Subrail is the high-performance WebAssembly (WASM) runtime at the heart of the SUBFROST node. It is specifically designed to execute the consensus-critical logic of Alkanes and other state transition functions within the SUBFROST protocol.

Purpose and Design

The primary purpose of Subrail is to provide a secure, deterministic, and fast execution environment for the programs that define the SUBFROST protocol. By using WASM, Subrail allows for protocol logic to be developed in any language that can compile to a WASM target (such as Rust, C++, or Go), offering developers flexibility without sacrificing performance.

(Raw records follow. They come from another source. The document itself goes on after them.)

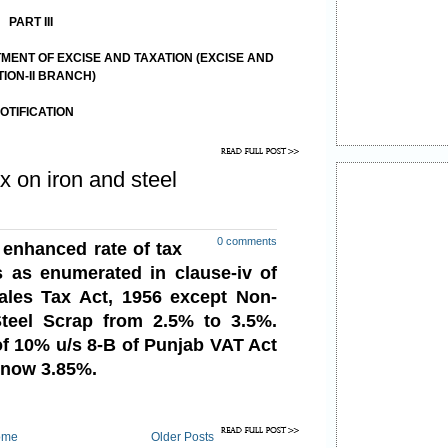
PART III
ENT OF EXCISE AND TAXATION (EXCISE AND
TION-II BRANCH)
OTIFICATION
1th March,20l5 .
x on iron and steel
0 comments
enhanced rate of tax
ds
as enumerated in clause-iv of
ales Tax Act, 1956 except Non-
teel Scrap from 2.5% to 3.5%.
of 10% u/s 8-B of Punjab VAT Act
s now 3.85%.
ome
Older Posts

Key design features include:

  • Sandboxed Execution: All WASM modules are executed in a sandboxed environment, preventing them from accessing the host system's resources and ensuring the determinism required for consensus.
  • State Management: Subrail integrates directly with the node's state database. It provides the WASM guest with an API to read from and write to the world state, but only in a controlled, transactional manner.
  • Integration with metashrew: Subrail is powered by metashrew, a specialized Bitcoin blockchain indexer. metashrew processes Bitcoin blocks, extracts relevant data (like OP_RETURN outputs containing Runestones), and provides this data to the Subrail runtime. This allows Alkane contracts to be aware of and react to events on the Bitcoin L1.

Execution Lifecycle

When a subfrost-node processes a new block, the following occurs:

  1. Data Ingestion: The metashrew component of the node parses the block and identifies any transactions containing Runestones.
  2. Runtime Invocation: The data from the Runestone (edicts, calldata, etc.) is passed to the Subrail runtime.
  3. WASM Execution: Subrail loads the appropriate Alkane WASM module (e.g., the frBTC contract) and executes it, passing the Runestone data as input.
  4. State Transition: The WASM module executes its logic. If it's a mint operation, it will calculate the new frBTC balance and use the Subrail API to write this new state to a pending state transition.
  5. State Commit: Once the block is fully processed and consensus is reached, the pending state transitions are committed to the node's database, finalizing the changes.

This architecture separates the core node logic from the application-specific logic of the Alkanes, making the entire system more modular, secure, and upgradeable.